The Bhagvad Gita
Apart from being a guide to life and a great philosophical text, the Bhagvad Gita could beat any self-help book that we are so familiar with nowadays. Its teachings are universal. Whenever I have to make big life decisions, I read it.
Letters to a Young Poet
by Rainer Maria Rilke
It’s a book of 10 letters by Rilke, the early 19th century German poet, to one of his young students. They are very emotional letters about his own experiences and his musings on life and writing. The book is the best guide to writing I’ve ever found.
The Stories of John Cheever
by John Cheever
Most of the characters in Cheever’s novels and short stories are based in American suburbia, mostly suburbs around New York City. He was one of the first to talk about urban communities and issues of identity and alienation in America.

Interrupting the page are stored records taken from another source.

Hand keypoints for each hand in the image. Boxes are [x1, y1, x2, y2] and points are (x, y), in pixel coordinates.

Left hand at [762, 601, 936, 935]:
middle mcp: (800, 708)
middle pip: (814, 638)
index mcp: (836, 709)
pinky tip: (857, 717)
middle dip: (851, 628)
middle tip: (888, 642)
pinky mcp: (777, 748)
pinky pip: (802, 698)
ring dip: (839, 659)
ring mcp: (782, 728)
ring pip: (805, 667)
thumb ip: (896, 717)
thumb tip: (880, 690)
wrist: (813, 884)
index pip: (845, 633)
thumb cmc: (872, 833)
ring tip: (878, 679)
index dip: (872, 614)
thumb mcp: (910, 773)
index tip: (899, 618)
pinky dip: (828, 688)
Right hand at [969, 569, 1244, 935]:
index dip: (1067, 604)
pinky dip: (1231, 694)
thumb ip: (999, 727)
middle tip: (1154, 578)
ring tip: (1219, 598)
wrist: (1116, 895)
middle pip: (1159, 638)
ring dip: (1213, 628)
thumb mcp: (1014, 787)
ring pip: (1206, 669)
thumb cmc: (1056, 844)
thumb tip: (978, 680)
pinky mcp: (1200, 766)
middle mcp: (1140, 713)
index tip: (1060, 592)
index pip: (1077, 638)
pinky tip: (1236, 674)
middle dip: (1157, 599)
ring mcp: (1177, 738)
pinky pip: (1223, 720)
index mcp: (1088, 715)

His works taught me that you can be truly ethnic in Westchester too.
Upon the Old Hotel
by Joseph Mitchell
Mitchell pioneered a style of journalism that first appeared in his city pieces on ‘The New Yorker’ from the early 1930s to 1960s. This collection has some of his best reporting about odd characters and places in New York City, seen through his gifted eye for detail. He taught me how to write about cities.
by Salman Rushdie
I love this book because it revealed my own city to me in ways that I didn’t know it existed. It’s one of the most definitive books on Bombay. But besides the city, which in itself is a character in the book, the narrative is rich and powerful because of its memorable protagonist, Saleem Sinai.